## DATASET CONTENT

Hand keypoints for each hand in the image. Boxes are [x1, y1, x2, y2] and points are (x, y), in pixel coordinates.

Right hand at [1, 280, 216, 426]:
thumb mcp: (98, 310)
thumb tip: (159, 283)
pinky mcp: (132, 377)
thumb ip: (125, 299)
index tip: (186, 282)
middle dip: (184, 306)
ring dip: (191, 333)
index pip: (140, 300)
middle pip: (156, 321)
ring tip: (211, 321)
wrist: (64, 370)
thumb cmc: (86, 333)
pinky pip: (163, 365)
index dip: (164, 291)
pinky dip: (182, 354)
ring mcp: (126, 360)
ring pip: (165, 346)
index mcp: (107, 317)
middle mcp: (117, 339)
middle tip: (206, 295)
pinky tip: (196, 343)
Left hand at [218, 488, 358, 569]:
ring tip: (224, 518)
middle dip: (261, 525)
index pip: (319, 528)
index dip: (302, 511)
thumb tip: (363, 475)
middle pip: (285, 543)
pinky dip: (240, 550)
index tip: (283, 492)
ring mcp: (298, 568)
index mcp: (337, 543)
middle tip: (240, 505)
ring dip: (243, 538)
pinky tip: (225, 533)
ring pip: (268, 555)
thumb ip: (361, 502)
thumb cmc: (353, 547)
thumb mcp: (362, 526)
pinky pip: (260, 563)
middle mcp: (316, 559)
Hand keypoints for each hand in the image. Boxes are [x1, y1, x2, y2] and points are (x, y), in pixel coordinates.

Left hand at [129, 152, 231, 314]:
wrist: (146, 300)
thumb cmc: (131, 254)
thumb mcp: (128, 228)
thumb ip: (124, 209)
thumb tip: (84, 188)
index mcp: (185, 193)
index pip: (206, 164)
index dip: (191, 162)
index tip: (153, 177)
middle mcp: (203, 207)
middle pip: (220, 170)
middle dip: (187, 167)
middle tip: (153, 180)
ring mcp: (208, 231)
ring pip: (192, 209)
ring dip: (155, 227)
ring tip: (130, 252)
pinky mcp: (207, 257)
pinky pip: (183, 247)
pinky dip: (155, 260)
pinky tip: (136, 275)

* * *

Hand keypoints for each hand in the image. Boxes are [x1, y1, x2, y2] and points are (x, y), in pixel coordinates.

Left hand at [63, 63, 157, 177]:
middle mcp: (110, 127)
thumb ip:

## AIM OF THE EXERCISE
Restate word for word the lines in the material above from the one with "thumb ip: (125, 299)" to the one with "index dip: (302, 511)"; both of those lines count, and nothing else does.

## WRITTEN SOLUTION
thumb ip: (125, 299)
index tip: (186, 282)
middle dip: (184, 306)
ring dip: (191, 333)
index pip: (140, 300)
middle pip: (156, 321)
ring tip: (211, 321)
wrist: (64, 370)
thumb cmc: (86, 333)
pinky pip: (163, 365)
index dip: (164, 291)
pinky dip: (182, 354)
ring mcp: (126, 360)
ring pip: (165, 346)
index mcp: (107, 317)
middle mcp: (117, 339)
middle tip: (206, 295)
pinky tip: (196, 343)
Left hand at [218, 488, 358, 569]:
ring tip: (224, 518)
middle dip: (261, 525)
index pip: (319, 528)
index dip: (302, 511)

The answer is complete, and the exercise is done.